Can you print, unchanged, everything in the material from the line containing "kingdom: Plantae" down to the line containing "genus: Paruroctonus", with both of those lines included?

* BEGIN Supplied records *

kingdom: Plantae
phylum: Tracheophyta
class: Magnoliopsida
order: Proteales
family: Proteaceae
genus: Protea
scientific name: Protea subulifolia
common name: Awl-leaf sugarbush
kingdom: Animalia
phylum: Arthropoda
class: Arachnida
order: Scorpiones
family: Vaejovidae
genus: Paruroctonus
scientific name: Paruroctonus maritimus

* END Supplied records *
* BEGIN Supplied records *

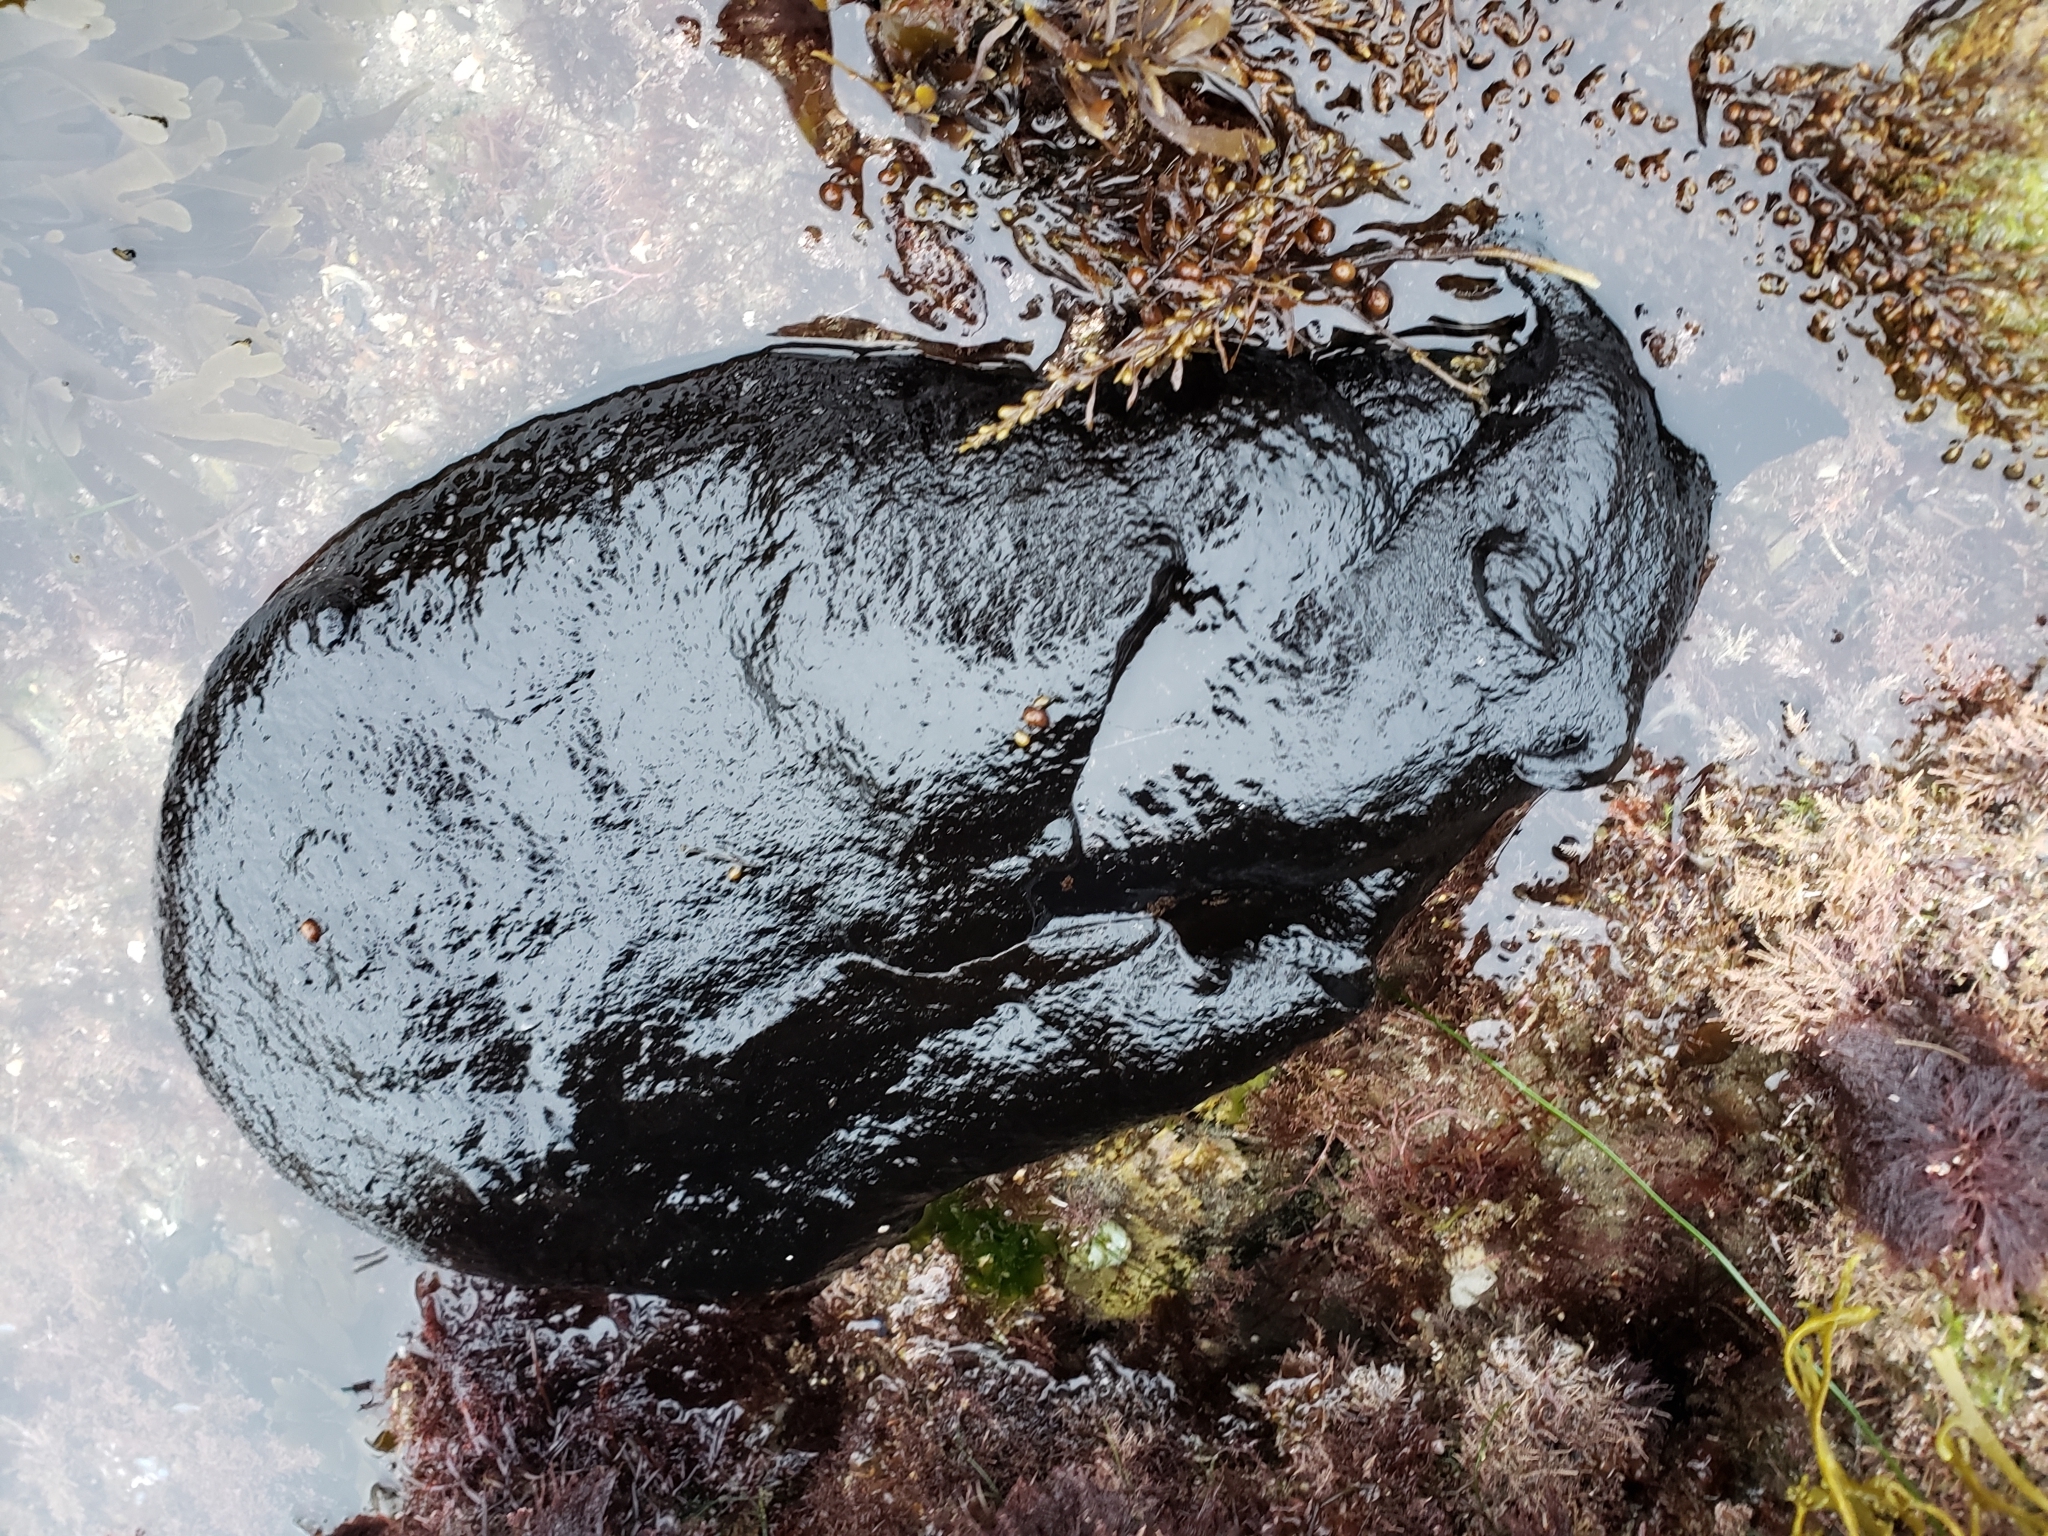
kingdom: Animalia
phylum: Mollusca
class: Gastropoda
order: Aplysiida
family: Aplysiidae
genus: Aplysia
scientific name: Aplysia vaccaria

* END Supplied records *

Answer to the problem:
kingdom: Plantae
phylum: Tracheophyta
class: Magnoliopsida
order: Proteales
family: Proteaceae
genus: Protea
scientific name: Protea subulifolia
common name: Awl-leaf sugarbush
kingdom: Animalia
phylum: Arthropoda
class: Arachnida
order: Scorpiones
family: Vaejovidae
genus: Paruroctonus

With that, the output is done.